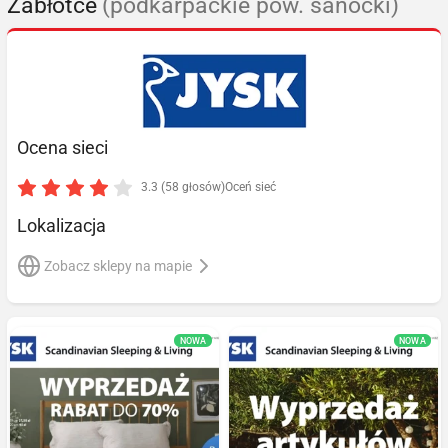
Zabłotce
(podkarpackie pow. sanocki)
Ocena sieci
3.3 (58 głosów)
Oceń sieć
Lokalizacja
Zobacz sklepy na mapie
NOWA
NOWA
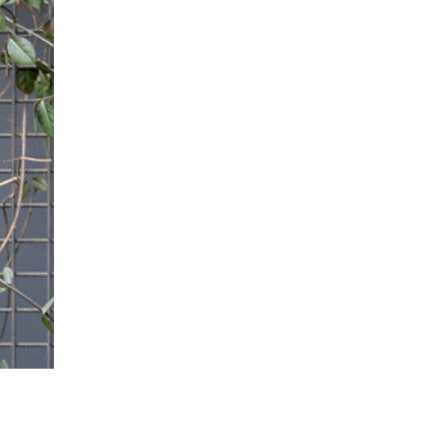
韩雨芹
赵卓娜
林允儿
少女时代门面担当
IN THE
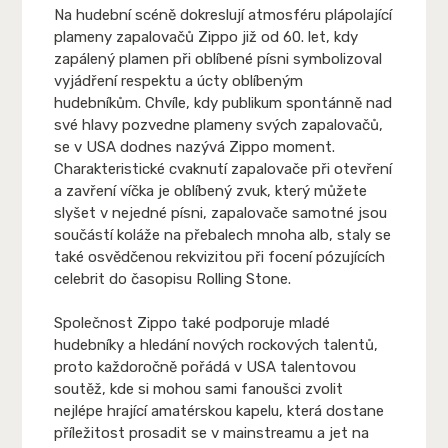
Na hudební scéně dokreslují atmosféru plápolající
plameny zapalovačů Zippo již od 60. let, kdy
zapálený plamen při oblíbené písni symbolizoval
vyjádření respektu a úcty oblíbeným
hudebníkům. Chvíle, kdy publikum spontánně nad
své hlavy pozvedne plameny svých zapalovačů,
se v USA dodnes nazývá Zippo moment.
Charakteristické cvaknutí zapalovače při otevření
a zavření víčka je oblíbený zvuk, který můžete
slyšet v nejedné písni, zapalovače samotné jsou
součástí koláže na přebalech mnoha alb, staly se
také osvědčenou rekvizitou při focení pózujících
celebrit do časopisu Rolling Stone.
Společnost Zippo také podporuje mladé
hudebníky a hledání nových rockových talentů,
proto každoročně pořádá v USA talentovou
soutěž, kde si mohou sami fanoušci zvolit
nejlépe hrající amatérskou kapelu, která dostane
příležitost prosadit se v mainstreamu a jet na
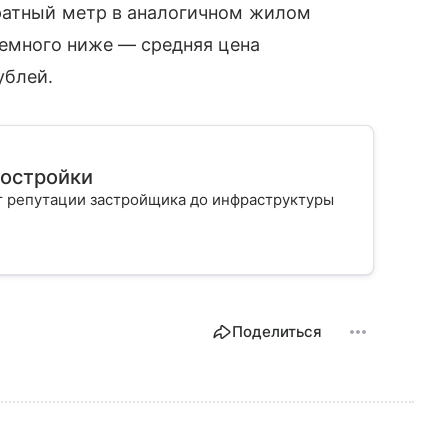
ратный метр в аналогичном жилом
немного ниже — средняя цена
ублей.
востройки
т репутации застройщика до инфраструктуры
Поделиться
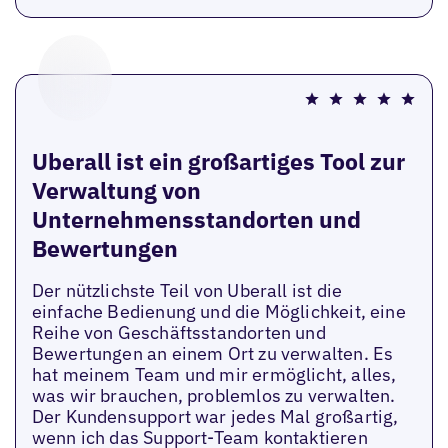
Uberall ist ein großartiges Tool zur
Verwaltung von
Unternehmensstandorten und
Bewertungen
Der nützlichste Teil von Uberall ist die
einfache Bedienung und die Möglichkeit, eine
Reihe von Geschäftsstandorten und
Bewertungen an einem Ort zu verwalten. Es
hat meinem Team und mir ermöglicht, alles,
was wir brauchen, problemlos zu verwalten.
Der Kundensupport war jedes Mal großartig,
wenn ich das Support-Team kontaktieren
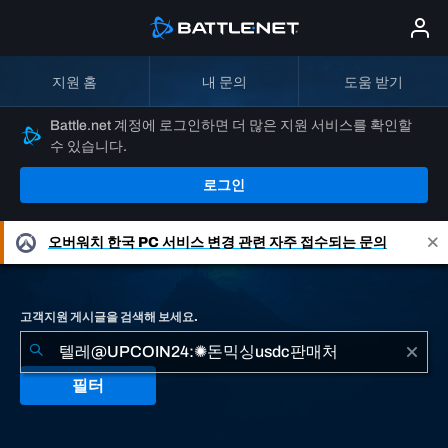
지원 홈
내 문의
도움 받기
Battle.net 계정에 로그인하면 더 많은 지원 서비스를 확인할
수 있습니다.
로그인
오버워치
한국 PC 서비스 변경 관련 자주 접수되는 문의
고객지원 게시글을 검색해 보세요.
필터
"텔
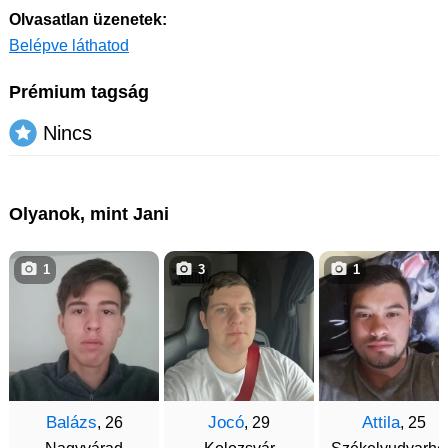
Olvasatlan üzenetek:
Belépve láthatod
Prémium tagság
Nincs
Olyanok, mint Jani
1
3
1
Balázs
Jocó
Attila
, 26
, 29
, 25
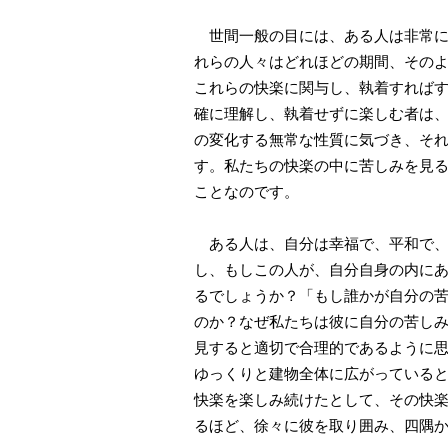
世間一般の目には、ある人は非常に
れらの人々はどれほどの期間、その
これらの快楽に関与し、執着すれば
確に理解し、執着せずに楽しむ者は
の変化する無常な性質に気づき、そ
す。私たちの快楽の中に苦しみを見
ことなのです。
ある人は、自分は幸福で、平和で、
し、もしこの人が、自分自身の内に
るでしょうか？「もし誰かが自分の
のか？なぜ私たちは彼に自分の苦し
見すると適切で合理的であるように
ゆっくりと建物全体に広がっている
快楽を楽しみ続けたとして、その快
るほど、徐々に彼を取り囲み、四隅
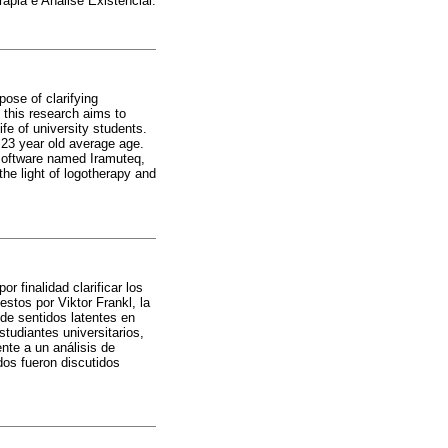
rapia e Análise Existencial.
pose of clarifying
, this research aims to
ife of university students.
a 23 year old average age.
 software named Iramuteq,
the light of logotherapy and
or finalidad clarificar los
estos por Viktor Frankl, la
 de sentidos latentes en
studiantes universitarios,
te a un análisis de
ados fueron discutidos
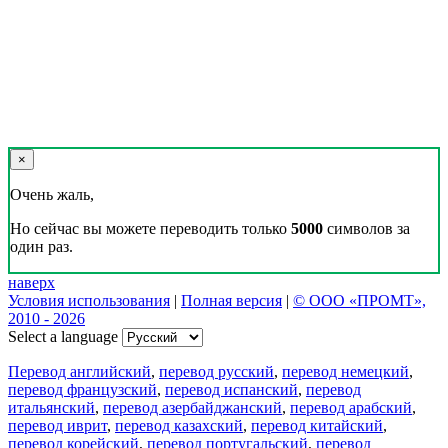
×
Очень жаль,
Но сейчас вы можете переводить только
5000
символов за
один раз.
наверх
Условия использования
|
Полная версия
|
© ООО «ПРОМТ»,
2010 - 2026
Select a language
Перевод английский
,
перевод русский
,
перевод немецкий
,
перевод французский
,
перевод испанский
,
перевод
итальянский
,
перевод азербайджанский
,
перевод арабский
,
перевод иврит
,
перевод казахский
,
перевод китайский
,
перевод корейский
,
перевод португальский
,
перевод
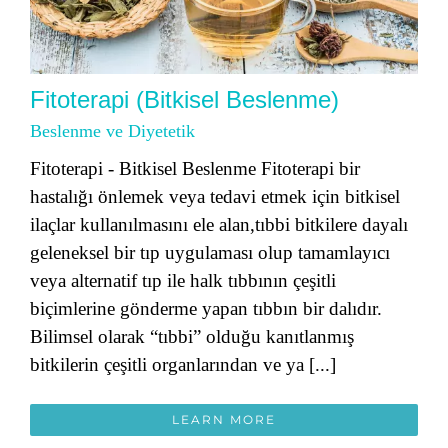
Fitoterapi (Bitkisel Beslenme)
Beslenme ve Diyetetik
Fitoterapi - Bitkisel Beslenme Fitoterapi bir
hastalığı önlemek veya tedavi etmek için bitkisel
ilaçlar kullanılmasını ele alan,tıbbi bitkilere dayalı
geleneksel bir tıp uygulaması olup tamamlayıcı
veya alternatif tıp ile halk tıbbının çeşitli
biçimlerine gönderme yapan tıbbın bir dalıdır.
Bilimsel olarak “tıbbi” olduğu kanıtlanmış
bitkilerin çeşitli organlarından ve ya [...]
LEARN MORE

━━━

> Your objective:
Without the images, output all the entries exactly as they stand.

> Response box:
Zabłotce
(podkarpackie pow. sanocki)
Ocena sieci
3.3 (58 głosów)
Oceń sieć
Lokalizacja
Zobacz sklepy na mapie
NOWA
NOWA
韩雨芹
赵卓娜
林允儿
少女时代门面担当
IN THE
Na hudební scéně dokreslují atmosféru plápolající
plameny zapalovačů Zippo již od 60. let, kdy
zapálený plamen při oblíbené písni symbolizoval
vyjádření respektu a úcty oblíbeným
hudebníkům. Chvíle, kdy publikum spontánně nad
své hlavy pozvedne plameny svých zapalovačů,
se v USA dodnes nazývá Zippo moment.
Charakteristické cvaknutí zapalovače při otevření
a zavření víčka je oblíbený zvuk, který můžete
slyšet v nejedné písni, zapalovače samotné jsou
součástí koláže na přebalech mnoha alb, staly se
také osvědčenou rekvizitou při focení pózujících
celebrit do časopisu Rolling Stone.
Společnost Zippo také podporuje mladé
hudebníky a hledání nových rockových talentů,
proto každoročně pořádá v USA talentovou
soutěž, kde si mohou sami fanoušci zvolit
nejlépe hrající amatérskou kapelu, která dostane
příležitost prosadit se v mainstreamu a jet na
ратный метр в аналогичном жилом
немного ниже — средняя цена
ублей.
востройки
т репутации застройщика до инфраструктуры
Поделиться
Uberall ist ein großartiges Tool zur
Verwaltung von
Unternehmensstandorten und
Bewertungen
Der nützlichste Teil von Uberall ist die
einfache Bedienung und die Möglichkeit, eine
Reihe von Geschäftsstandorten und
Bewertungen an einem Ort zu verwalten. Es
hat meinem Team und mir ermöglicht, alles,
was wir brauchen, problemlos zu verwalten.
Der Kundensupport war jedes Mal großartig,
wenn ich das Support-Team kontaktieren
지원 홈
내 문의
도움 받기
Battle.net 계정에 로그인하면 더 많은 지원 서비스를 확인할
수 있습니다.
로그인
오버워치
한국 PC 서비스 변경 관련 자주 접수되는 문의
고객지원 게시글을 검색해 보세요.
필터
"텔
Olvasatlan üzenetek:
Belépve láthatod
Prémium tagság
Nincs
Olyanok, mint Jani
1
3
1
Balázs
Jocó
Attila
, 26
, 29
, 25
世間一般の目には、ある人は非常に
れらの人々はどれほどの期間、その
これらの快楽に関与し、執着すれば
確に理解し、執着せずに楽しむ者は
の変化する無常な性質に気づき、そ
す。私たちの快楽の中に苦しみを見
ことなのです。
ある人は、自分は幸福で、平和で、
し、もしこの人が、自分自身の内に
るでしょうか？「もし誰かが自分の
のか？なぜ私たちは彼に自分の苦し
見すると適切で合理的であるように
ゆっくりと建物全体に広がっている
快楽を楽しみ続けたとして、その快
るほど、徐々に彼を取り囲み、四隅
rapia e Análise Existencial.
pose of clarifying
, this research aims to
ife of university students.
a 23 year old average age.
 software named Iramuteq,
the light of logotherapy and
or finalidad clarificar los
estos por Viktor Frankl, la
 de sentidos latentes en
studiantes universitarios,
te a un análisis de
ados fueron discutidos
×
Очень жаль,
Но сейчас вы можете переводить только
5000
символов за
один раз.
наверх
Условия использования
|
Полная версия
|
© ООО «ПРОМТ»,
2010 - 2026
Select a language
Перевод английский
,
перевод русский
,
перевод немецкий
,
перевод французский
,
перевод испанский
,
перевод
итальянский
,
перевод азербайджанский
,
перевод арабский
,
перевод иврит
,
перевод казахский
,
перевод китайский
,
перевод корейский
,
перевод португальский
,
перевод
Fitoterapi (Bitkisel Beslenme)
Beslenme ve Diyetetik
Fitoterapi - Bitkisel Beslenme Fitoterapi bir
hastalığı önlemek veya tedavi etmek için bitkisel
ilaçlar kullanılmasını ele alan,tıbbi bitkilere dayalı
geleneksel bir tıp uygulaması olup tamamlayıcı
veya alternatif tıp ile halk tıbbının çeşitli
biçimlerine gönderme yapan tıbbın bir dalıdır.
Bilimsel olarak “tıbbi” olduğu kanıtlanmış
bitkilerin çeşitli organlarından ve ya [...]
LEARN MORE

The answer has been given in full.